Choice of MIP Problem Benchmark

We would like to respectfully argue that the benchmark problems used in our paper are already challenging enough for existing MIP solvers such as SCIP and Gurobi, as shown by the results reported in Sections 5.2 and D.2. These benchmarks have indeed been used in various previous studies [Han et al., 2023; Huang et al., 2023; Wu et al., 2021]. We use even larger scale instances for combinatorial auction and independent set problems compared to the closely related recent work [Han et al., 2023].

We would like to clarify that we also use two problem domains (Item placement and workload appointment) from the NeurIPS 2021 ML4CO competition. The results of the workload appointment problems are reported in the Appendix due to being not challenging enough for our setting. We use the same train/validation/test split as suggested by the organizers (we use only 400 instances from their train set though 9,900 instances are given). We would also want to respectfully disagree with the claims that instances from ML4CO competition are harder than the other benchmarks. In the competition, they are indeed hard since the rules of the competition require all heuristics in SCIP (including restart and primal heuristics) to be turned off.
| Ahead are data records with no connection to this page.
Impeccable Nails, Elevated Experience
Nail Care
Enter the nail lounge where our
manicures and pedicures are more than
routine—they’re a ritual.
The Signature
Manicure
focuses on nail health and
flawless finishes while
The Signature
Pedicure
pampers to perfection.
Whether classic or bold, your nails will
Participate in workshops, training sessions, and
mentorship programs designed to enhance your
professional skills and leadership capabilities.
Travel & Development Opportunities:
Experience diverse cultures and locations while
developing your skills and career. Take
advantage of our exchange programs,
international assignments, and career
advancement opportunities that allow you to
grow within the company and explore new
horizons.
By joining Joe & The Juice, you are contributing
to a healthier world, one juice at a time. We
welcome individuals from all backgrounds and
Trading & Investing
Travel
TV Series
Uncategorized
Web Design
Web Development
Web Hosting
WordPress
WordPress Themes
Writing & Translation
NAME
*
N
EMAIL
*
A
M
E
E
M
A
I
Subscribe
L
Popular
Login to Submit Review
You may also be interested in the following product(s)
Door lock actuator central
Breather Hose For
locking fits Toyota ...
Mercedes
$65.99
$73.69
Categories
However, in our paper, we allow all those options and fine-tune them for our SCIP baseline to maximize its performance. We also found that the workload appointment problem is indeed too easy for approaches like PaS and ConPaS.

We agree with reviewers KTmj and GFiJ that MIPLIB is indeed an important MIP benchmark. However, there are few successful cases of ML-based methods for MIP solving to learn heuristics that can generalize to heterogeneous collections of real-world instances like MIPLIB that are diverse in their sizes, domains and structures. Following the majority of previous work, in our paper, we focus on distributional settings for MIP solving that are also important in real-world applications. However, we believe it is important for future work to develop methods that are generalizable to diverse MIP instances.
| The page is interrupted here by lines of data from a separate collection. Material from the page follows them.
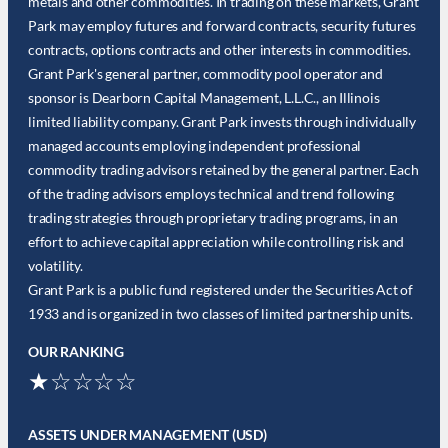
metals and other commodities. In trading on these markets, Grant
Park may employ futures and forward contracts, security futures
contracts, options contracts and other interests in commodities.
Grant Park's general partner, commodity pool operator and
sponsor is Dearborn Capital Management, L.L.C., an Illinois
limited liability company. Grant Park invests through individually
managed accounts employing independent professional
commodity trading advisors retained by the general partner. Each
of the trading advisors employs technical and trend following
trading strategies through proprietary trading programs, in an
effort to achieve capital appreciation while controlling risk and
volatility.
Grant Park is a public fund registered under the Securities Act of
1933 and is organized in two classes of limited partnership units.
OUR RANKING
★☆☆☆☆
ASSETS UNDER MANAGEMENT (USD)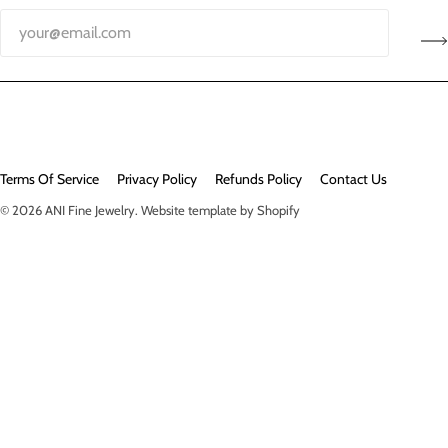
Terms Of Service
Privacy Policy
Refunds Policy
Contact Us
© 2026
ANI Fine Jewelry
.
Website template by Shopify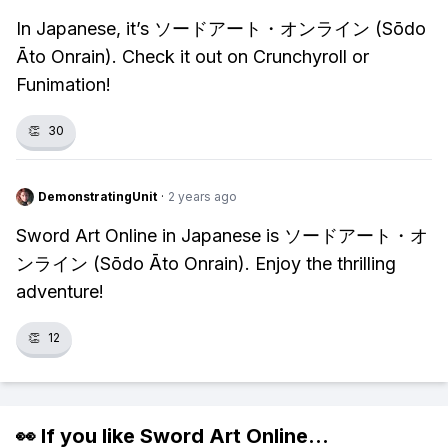
In Japanese, it’s ソードアート・オンライン (Sōdo
Āto Onrain). Check it out on Crunchyroll or
Funimation!
👏
30
DemonstratingUnit
·
2 years ago
Sword Art Online in Japanese is ソードアート・オ
ンライン (Sōdo Āto Onrain). Enjoy the thrilling
adventure!
👏
12
👀 If you like
Sword Art Online
...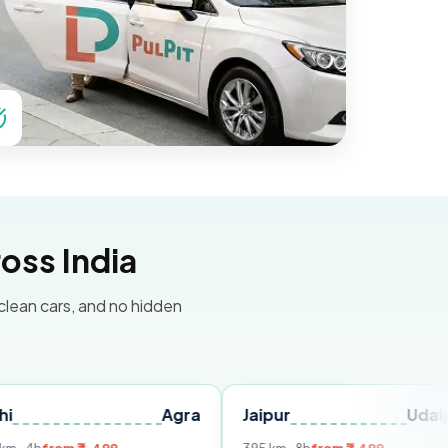
oss India
 clean cars, and no hidden
Agra
Jaipur
Udaipur
D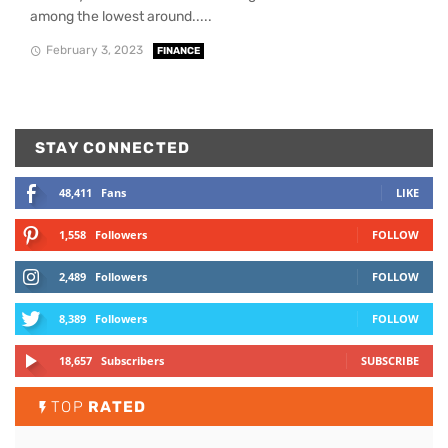
among the lowest around.....
February 3, 2023
FINANCE
STAY CONNECTED
48,411
Fans
LIKE
1,558
Followers
FOLLOW
2,489
Followers
FOLLOW
8,389
Followers
FOLLOW
18,657
Subscribers
SUBSCRIBE
TOP
RATED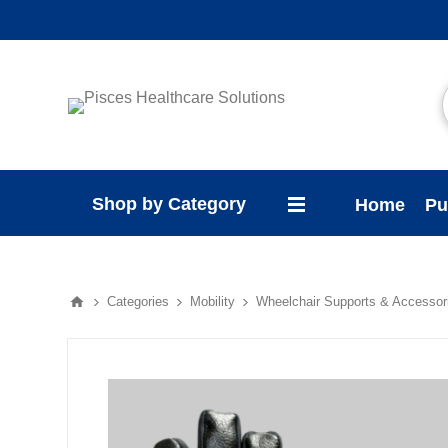
Shop by Category
Home
Pu
Categories
Mobility
Wheelchair Supports & Accessor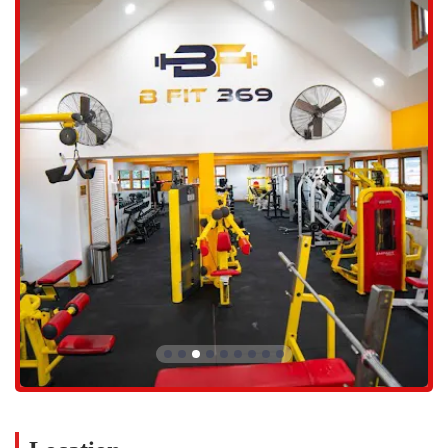
Features and Highlights:
24/7 access, perfect for individuals with demanding and
unpredictable schedules.
Identifies as a women-owned and Latino-owned business.
Modern and well-maintained equipment.
A wide variety of services, including martial arts and specialized
coaching, in addition to traditional gym access.
On-site amenities include a restroom and free Wi-Fi.
Free parking lot and wheelchair-accessible parking lot.
Onsite services with a requirement for appointments and
membership.
Accepts credit and debit cards.
Contact Information:
Address: 4380 Main St, Bridgeport, CT 06606, USA
Phone: (203) 275-6833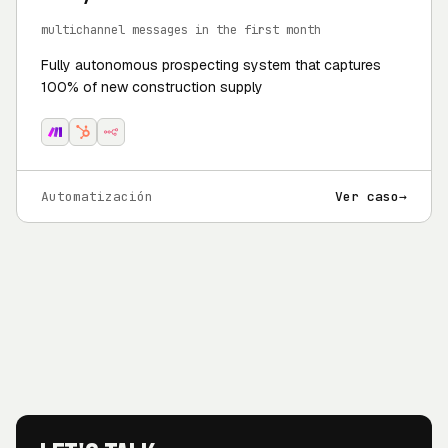
multichannel messages in the first month
Fully autonomous prospecting system that captures
100% of new construction supply
Automatización
Ver caso
→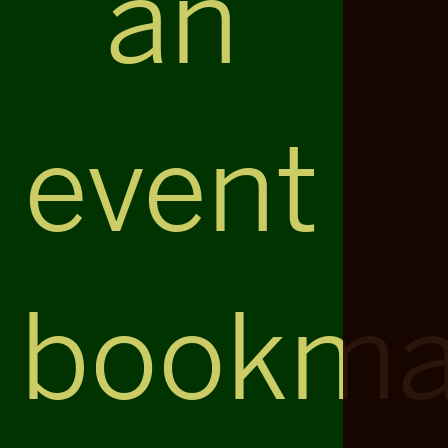
an
event
bookma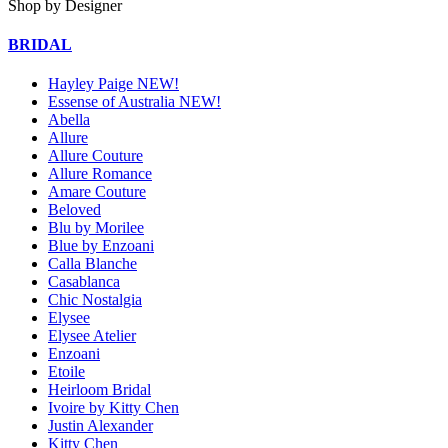
Shop by Designer
BRIDAL
Hayley Paige NEW!
Essense of Australia NEW!
Abella
Allure
Allure Couture
Allure Romance
Amare Couture
Beloved
Blu by Morilee
Blue by Enzoani
Calla Blanche
Casablanca
Chic Nostalgia
Elysee
Elysee Atelier
Enzoani
Etoile
Heirloom Bridal
Ivoire by Kitty Chen
Justin Alexander
Kitty Chen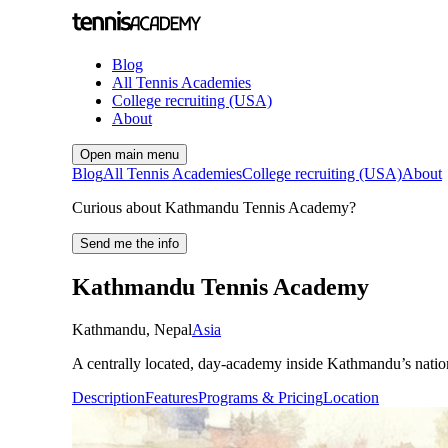
Blog
All Tennis Academies
College recruiting (USA)
About
Open main menu
Blog
All Tennis Academies
College recruiting (USA)
About
Curious about Kathmandu Tennis Academy?
Send me the info
Kathmandu Tennis Academy
Kathmandu
,
Nepal
Asia
A centrally located, day-academy inside Kathmandu’s nationa
Description
Features
Programs & Pricing
Location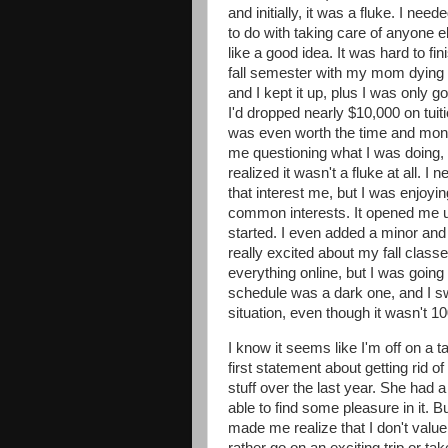
and initially, it was a fluke. I ne
to do with taking care of anyone 
like a good idea. It was hard to fi
fall semester with my mom dying 
and I kept it up, plus I was only g
I'd dropped nearly $10,000 on tuitio
was even worth the time and mon
me questioning what I was doing, 
realized it wasn't a fluke at all. I
that interest me, but I was enjoy
common interests. It opened me up
started. I even added a minor and
really excited about my fall class
everything online, but I was going 
schedule was a dark one, and I sw
situation, even though it wasn't 1
I know it seems like I'm off on a t
first statement about getting rid o
stuff over the last year. She had a 
able to find some pleasure in it. B
made me realize that I don't valu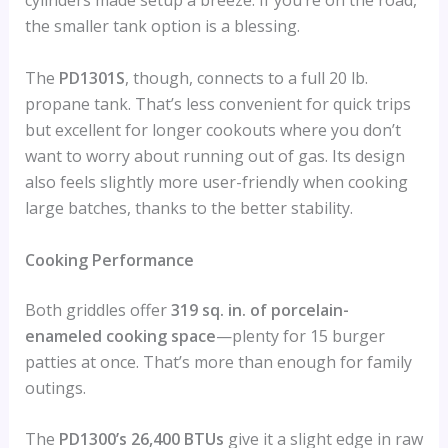
cylinders made setup a breeze. If you’re on the road,
the smaller tank option is a blessing.
The
PD1301S
, though, connects to a full 20 lb.
propane tank. That’s less convenient for quick trips
but excellent for longer cookouts where you don’t
want to worry about running out of gas. Its design
also feels slightly more user-friendly when cooking
large batches, thanks to the better stability.
Cooking Performance
Both griddles offer
319 sq. in. of porcelain-
enameled cooking space
—plenty for 15 burger
patties at once. That’s more than enough for family
outings.
The
PD1300’s 26,400 BTUs
give it a slight edge in raw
[Nair et al., 2020] Solving mixed integer programs using neural networks, Arxiv 2020.

[Han et al., 2023] A GNN-guided predict-and-search framework for mixed-integer linear programming. ICLR 2023

[Huang et al., 2023] Searching Large Neighborhoods for Integer Linear Programs with Contrastive Learning. ICML 2023

[Wu et al., 2021] Learning Large Neighborhood Search Policy for Integer Programming. NeurIPS 2021.